Sorry if this has been addressed before or is otherwise off-track. But ... the Honda blower manual says check hydro fluid before every use. There's a rubber diaphragm covering the fluid that needs to be physically lifted out to view fluid and it's tacky on its surface with the fluid itself. In holding a flashlight with one hand trying to view the markings inside the cup, and holding the rubber diaphragm in the other hand, I bumped it against the top of the blower. While the chances this contaminated the fluid are low, it raises the question of whether one might do more harm than good by such frequent fluid inspections and also the question of why the diaphragm is needed in the first place, as it increases the risk of picking up sand or other grime if bumped against a surface. 

While the marks are hard to see, I suspect that on a cold day any fluid showing in the bottom of the cup probably represents an adequate level. Wondering too if any users have simply removed that black rubber diaphragm - which appears unnecessary and which may actually contribute to the issue it's supposed to solve - contamination of the fluid?


----------



## Shryp (Jan 1, 2011)

I thought that little container was see though.


----------



## hank (Nov 25, 2013)

Yep. Appears that was their intent. There are markings on outside. But the fluid is pretty clear, with maybe a trace of yellow color. Can't read it even rocking the blower & shining a light on the outside. It did appear just a hair low and I added a little. But still can't read level from the outside.


----------



## Shryp (Jan 1, 2011)

Hopefully with some use the fluid will dirty up and you will be able to see it.


----------



## hank (Nov 25, 2013)

Ya - any additional color would help. 
Brighter LED on the way. Might be better than what I have now.


----------



## [email protected] (Nov 21, 2011)

HST fluid expands and contracts with temperature, so there are two limit marks (UPPER and LOWER) on the reservoir. At ambient temps below -4°F, the level may drop below the LOWER mark. After the unit has warmed up, the level should rise to a visible point.

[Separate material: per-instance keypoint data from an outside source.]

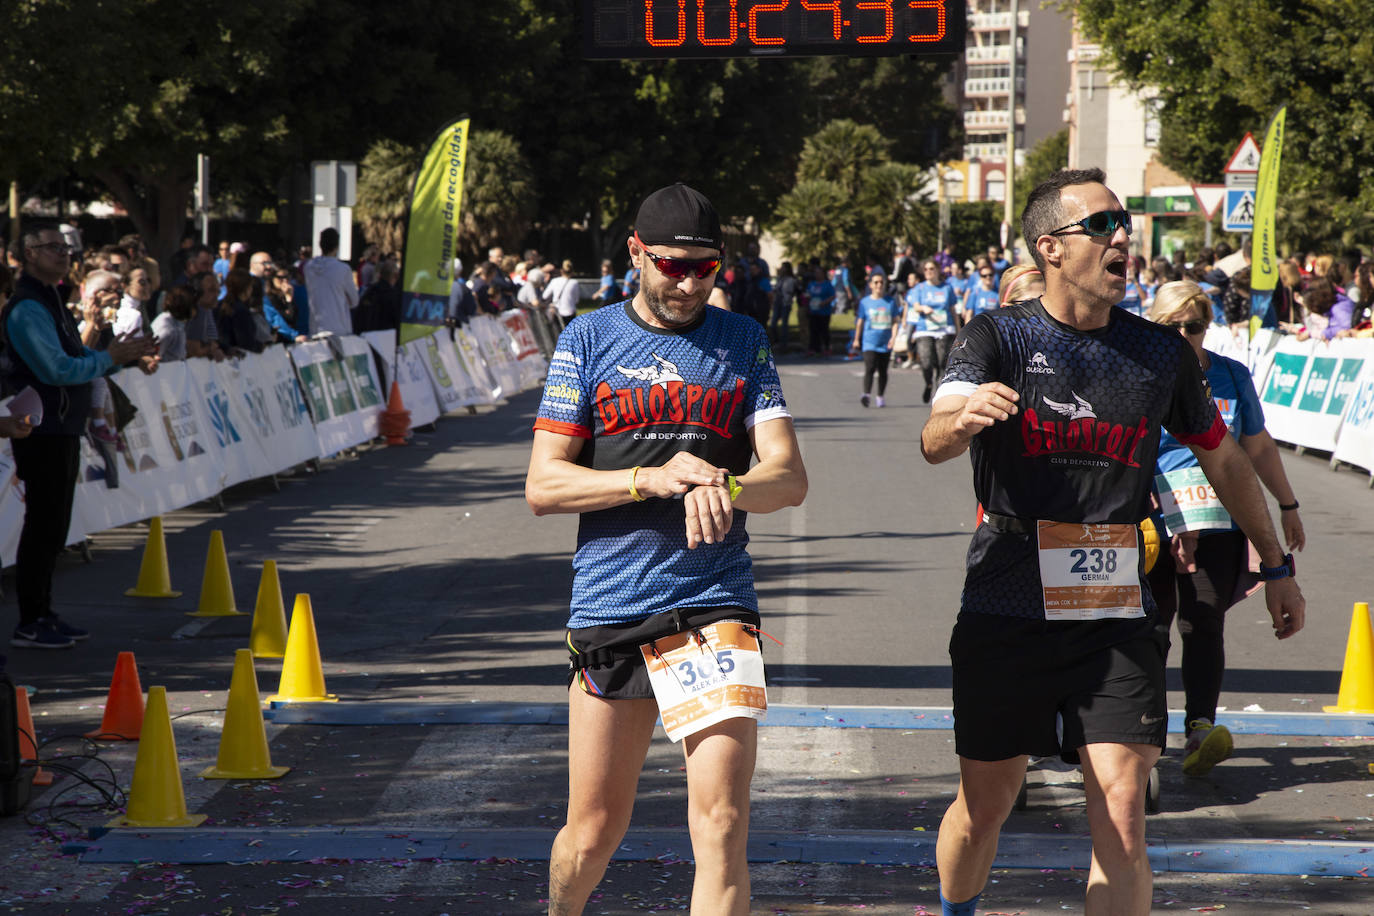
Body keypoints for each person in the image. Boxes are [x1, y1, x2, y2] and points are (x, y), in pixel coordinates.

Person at [920, 168, 1304, 916]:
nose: (1122, 238)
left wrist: (1278, 563)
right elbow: (933, 437)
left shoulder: (1159, 353)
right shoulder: (996, 335)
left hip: (1114, 607)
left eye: (1123, 223)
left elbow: (1224, 459)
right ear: (1050, 249)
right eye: (1101, 226)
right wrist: (961, 422)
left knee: (1124, 814)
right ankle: (958, 909)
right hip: (1007, 601)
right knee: (984, 808)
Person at [525, 183, 806, 916]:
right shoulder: (587, 339)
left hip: (714, 605)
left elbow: (789, 477)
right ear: (635, 253)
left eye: (704, 269)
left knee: (721, 824)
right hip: (613, 604)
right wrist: (649, 479)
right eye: (671, 266)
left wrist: (730, 486)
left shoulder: (743, 340)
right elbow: (544, 486)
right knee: (592, 835)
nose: (687, 283)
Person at [1146, 280, 1306, 777]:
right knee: (1149, 628)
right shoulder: (1139, 376)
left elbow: (1256, 447)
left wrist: (1287, 503)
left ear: (1206, 329)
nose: (1183, 335)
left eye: (1193, 327)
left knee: (1203, 620)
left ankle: (1199, 728)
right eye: (1171, 326)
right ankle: (1142, 732)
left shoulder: (1231, 376)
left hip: (1217, 520)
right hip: (1150, 518)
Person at [1, 226, 157, 649]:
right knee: (43, 526)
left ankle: (43, 611)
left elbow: (77, 355)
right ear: (30, 254)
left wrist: (118, 357)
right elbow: (56, 369)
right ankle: (31, 620)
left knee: (54, 527)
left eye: (67, 248)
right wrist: (110, 358)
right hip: (41, 427)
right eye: (54, 247)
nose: (65, 254)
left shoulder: (50, 299)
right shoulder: (27, 307)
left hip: (63, 426)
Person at [903, 259, 959, 402]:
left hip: (945, 328)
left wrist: (959, 331)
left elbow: (953, 310)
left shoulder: (947, 288)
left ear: (938, 270)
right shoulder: (919, 288)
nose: (928, 271)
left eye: (932, 268)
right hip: (925, 329)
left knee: (942, 362)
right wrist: (923, 308)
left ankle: (939, 393)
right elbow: (915, 306)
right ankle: (928, 382)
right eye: (926, 269)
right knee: (926, 361)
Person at [851, 272, 901, 407]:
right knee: (870, 367)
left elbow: (895, 321)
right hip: (869, 342)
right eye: (876, 282)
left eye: (881, 282)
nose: (879, 285)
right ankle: (866, 394)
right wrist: (856, 339)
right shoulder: (865, 302)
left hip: (885, 342)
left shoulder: (890, 302)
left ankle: (880, 396)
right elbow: (860, 321)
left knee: (883, 370)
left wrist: (893, 337)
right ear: (871, 285)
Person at [304, 227, 358, 336]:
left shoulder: (308, 267)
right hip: (339, 329)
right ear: (337, 246)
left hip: (316, 327)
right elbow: (354, 300)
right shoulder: (343, 269)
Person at [804, 265, 835, 357]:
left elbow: (833, 296)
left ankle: (827, 347)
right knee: (813, 330)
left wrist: (824, 302)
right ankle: (814, 348)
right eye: (816, 273)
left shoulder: (827, 284)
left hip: (824, 311)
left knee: (824, 330)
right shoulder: (811, 284)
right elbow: (807, 294)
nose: (817, 274)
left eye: (819, 273)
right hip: (813, 311)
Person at [769, 261, 799, 347]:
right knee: (773, 323)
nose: (781, 269)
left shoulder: (792, 280)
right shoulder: (780, 278)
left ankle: (783, 343)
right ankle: (775, 340)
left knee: (784, 324)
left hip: (786, 303)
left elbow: (793, 291)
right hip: (777, 302)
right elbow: (775, 289)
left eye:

Over time, the reservoir may become discolored, making a visual inspection more difficult. A new reservoir should help (Honda part number 56850-767-000, list price $23.20) and it includes a new diaphragm and cap. 

The good new is, generally speaking, if the HST ain't broke, don't fix it. Honda would like you to check the level each time, for sure, but if you aren't having any problems (operation, leaks, etc.) it is probably okay. HST fluid is designed to last the life of the transmission, and does not usually need to be topped off or changed unless there are problems.


----------